The Rwandan government has recently implemented a personal data and privacy protection law, aiming to safeguard the personal information of citizens and establish accountability for organizations handling sensitive data. The law, which came into effect on October 15, 2021, applies to individuals and institutions both within and outside of Rwanda that process the personal data of individuals residing in the country. It aims to empower individuals by granting them control over their personal information while facilitating secure data movement within Rwanda and across its borders.

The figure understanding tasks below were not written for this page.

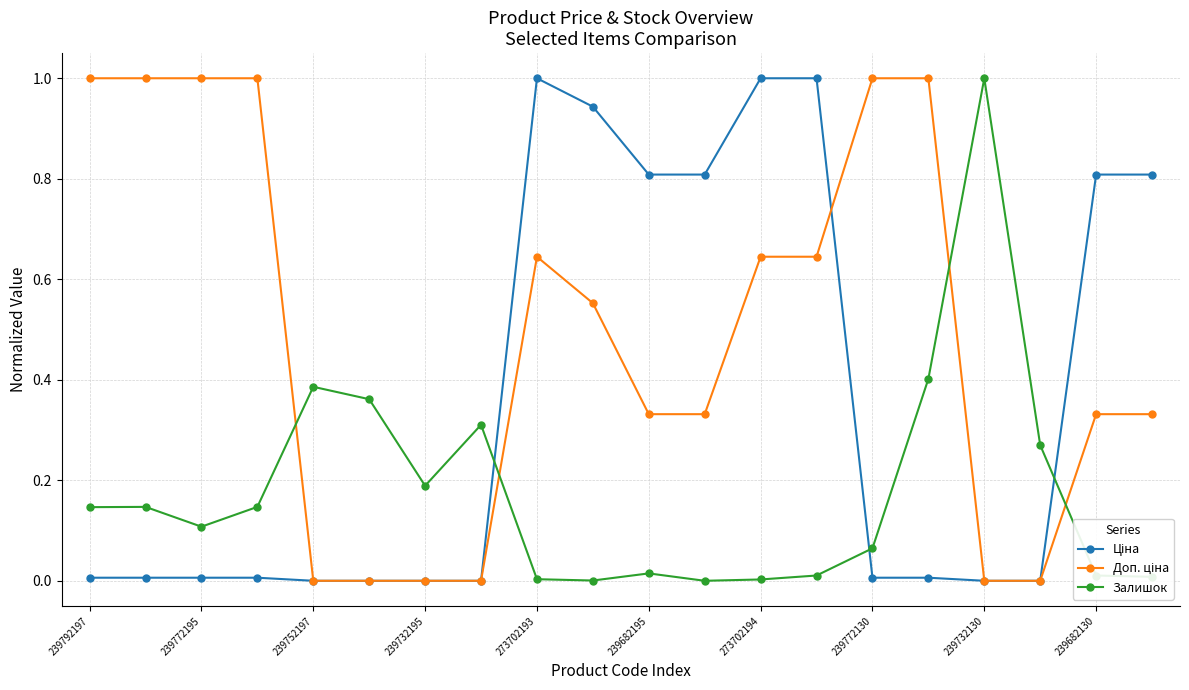

True or false: Залишок has more than 1 interior local peaks.

True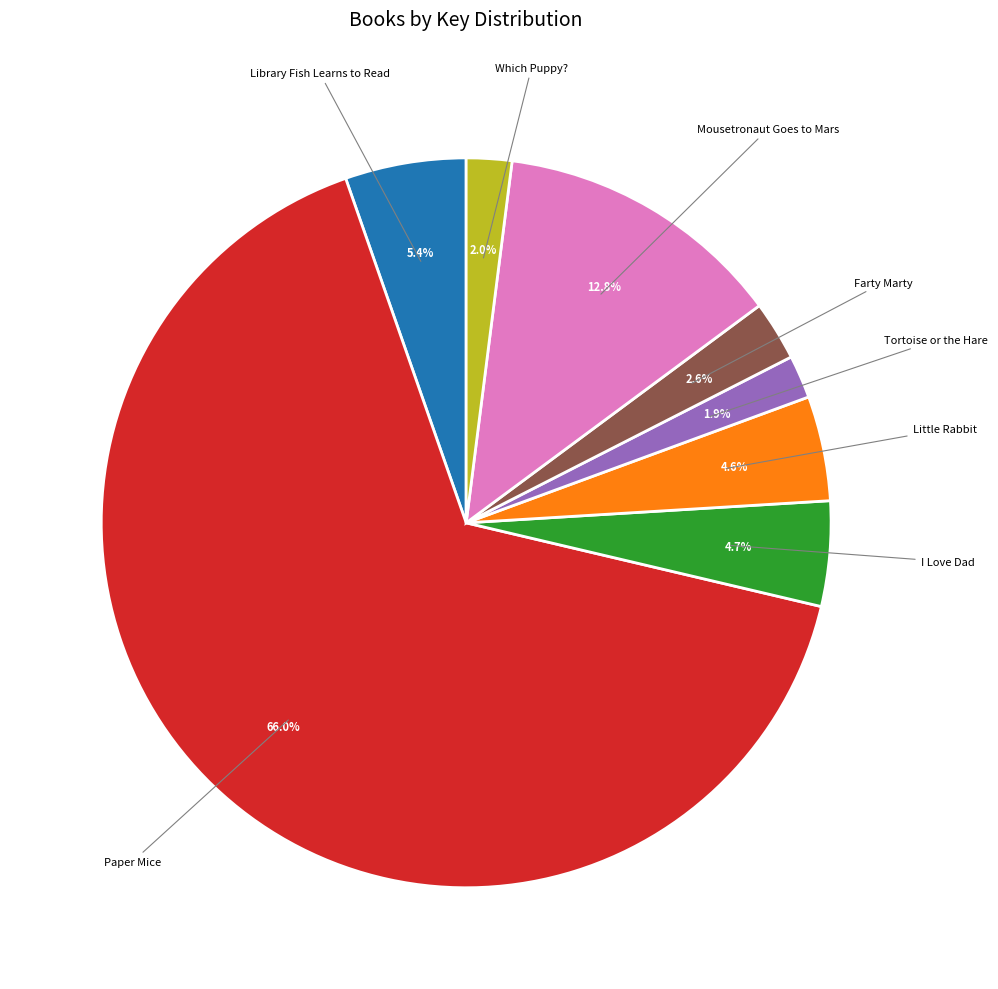

Is the sum of Library Fish Learns to Read and Which Puppy? greater than half?

No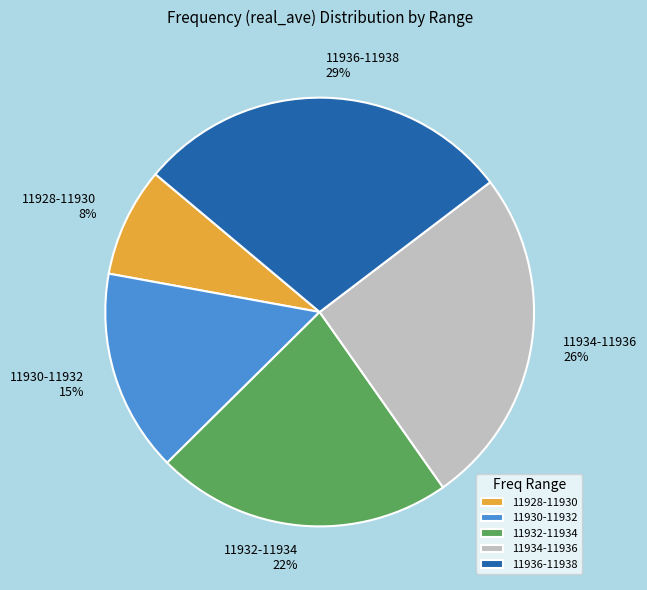

Do 11928-11930 and 11932-11934 together represent more than half of the pie?

No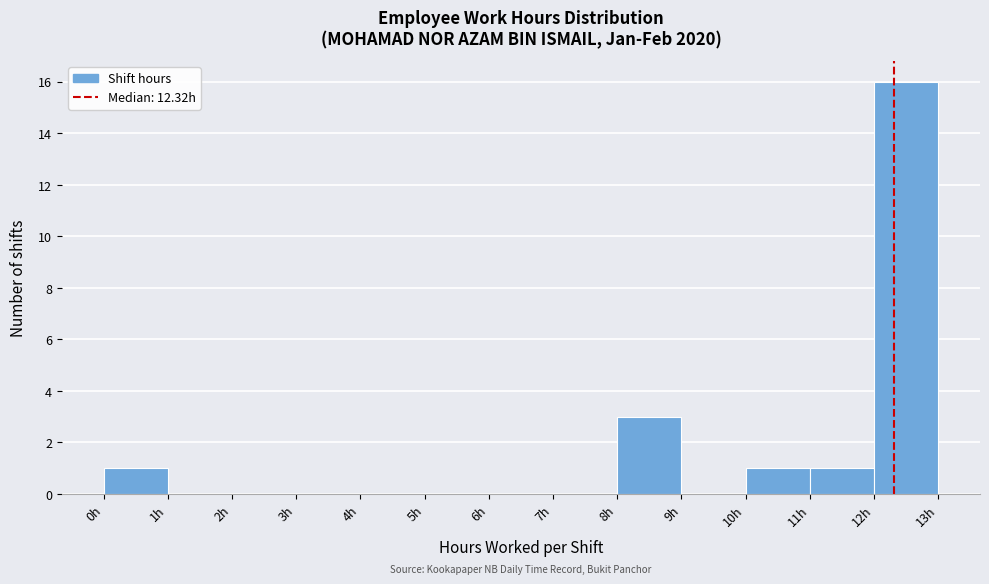

Reading left to right, list every bar in this chart as the range it spans on the x-axis followed by its height. The values are not printed on the chart, so give them approximately, as read against the axis.

0 to 1: 1
1 to 2: 0
2 to 3: 0
3 to 4: 0
4 to 5: 0
5 to 6: 0
6 to 7: 0
7 to 8: 0
8 to 9: 3
9 to 10: 0
10 to 11: 1
11 to 12: 1
12 to 13: 16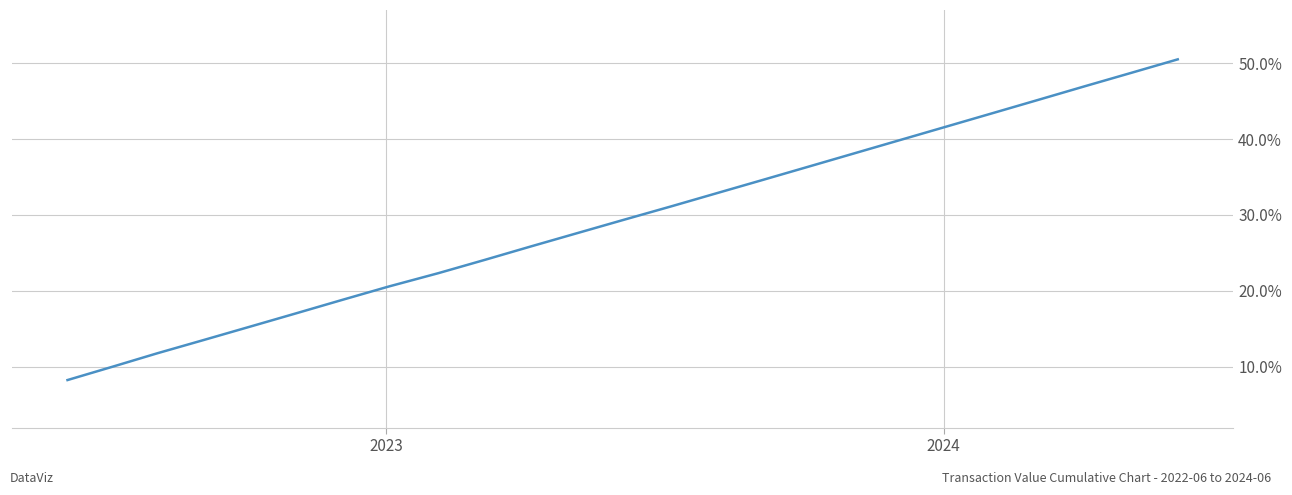

Is this an area chart (filled region under the line)?

No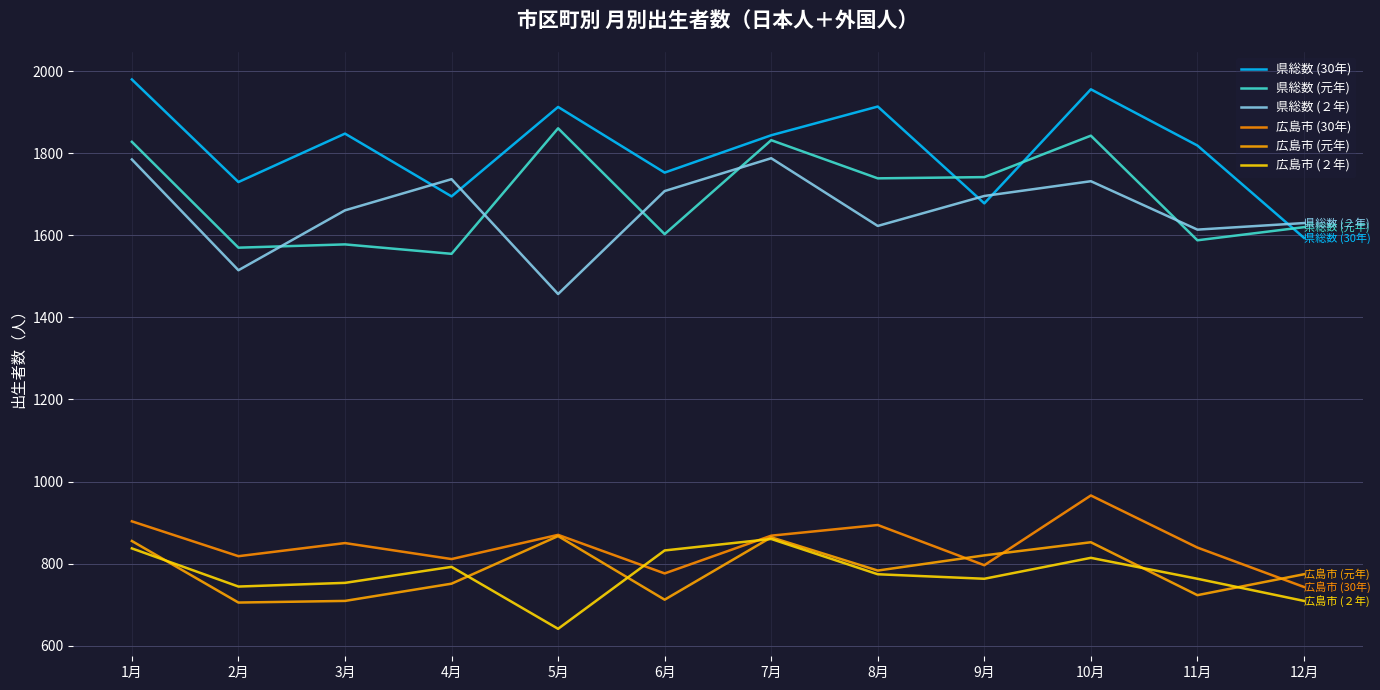

What is the value of the 広島市 (２年) point at the 4th from the left?

792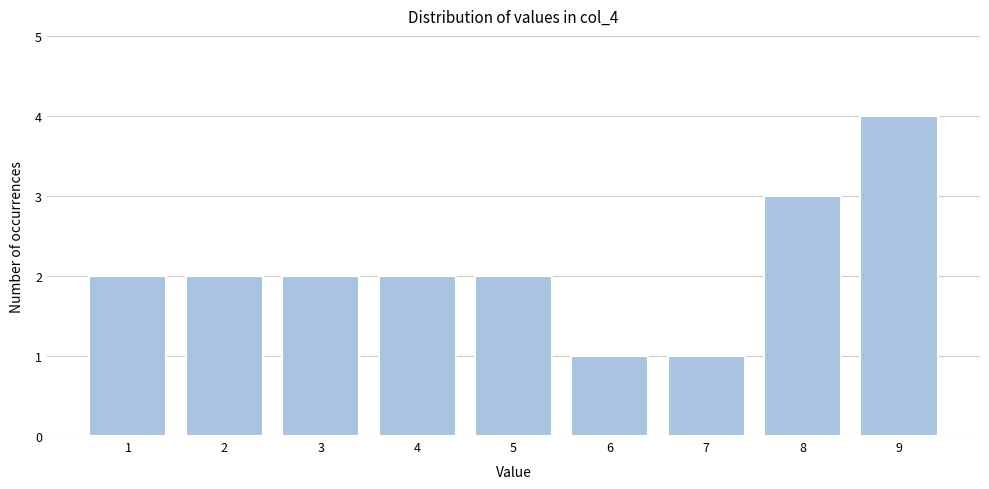

Reading left to right, transcribe all the data shown in this chart.

2	2	2	2	2	1	1	3	4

Several key provisions are outlined in the law to ensure compliance and protect individuals’ privacy. Article 48 prohibits the transfer of data to third parties without authorization from the National Cyber Security Authority (NCSA). Article 50 requires all personal data to be stored within Rwanda, except for registered entities that have obtained NCSA-issued certificates to store data abroad. Data controllers and processors are required, under Article 17, to maintain records of their data-processing activities and submit them to the NCSA upon request. Additionally, Article 38(3) mandates the completion of data protection impact assessments (DPIAs) when processing poses a high risk to individuals’ rights.
In the case of a data breach, Article 43 requires data processors to inform data controllers within 48 hours of discovering the breach. Similarly, data controllers must notify the NCSA within 48 hours of becoming aware of a breach and inform the affected individuals unless the breach is made public. The law also addresses the protection of children’s data, with Article 9 stipulating that the processing of a child’s data under the age of 16 requires parental or guardian consent, except when it is in the child’s best interest. Notably, individuals are granted the right to revoke consent at any time under Article 8. Furthermore, Articles 29-31 require individuals planning to process data to register with the NCSA and obtain a data protection and privacy (DPP) certificate.
To allow a smooth transition towards compliance, the Rwandan government has provided a two-year grace period ending on October 15, 2023. Failure to register and adhere to the law may result in sanctions imposed by the NCSA. Individuals or organizations operating without a DPP certificate may face fines ranging from RWF 2 million (US$1,700) to RWF 5 million (US$4,250) or an amount equivalent to one percent of the entity’s previous fiscal year’s revenue. Additionally, individuals, organizations, data controllers, or data processors that operate without a DPP certificate could potentially face similar fines. Data processors and controllers operating with expired DPP certificates may also be subject to fines.
This new legislation brings Rwanda in line with other African countries that have implemented data protection laws. It becomes the 35th African nation to have a data policy law and the 30th to establish a data protection authority responsible for enforcement. The law is expected to enhance consumer confidence in Rwanda, as individuals are more likely to engage with online services and share their information when they have trust in responsible data handling practices. Consequently, this can foster economic growth and innovation within the country.
Furthermore, robust data privacy laws can facilitate international trade and data sharing. Countries with stringent data protection regulations are often considered safe for cross-border data transfers, which is crucial in today’s globally interconnected economy.
By appointing the NCSA to oversee and enforce data privacy and protection, Rwanda aims to reduce the frequency and impact of data breaches in the country. It is hoped that this legislation will serve as a positive example for other African nations seeking to enhance data protection within their borders.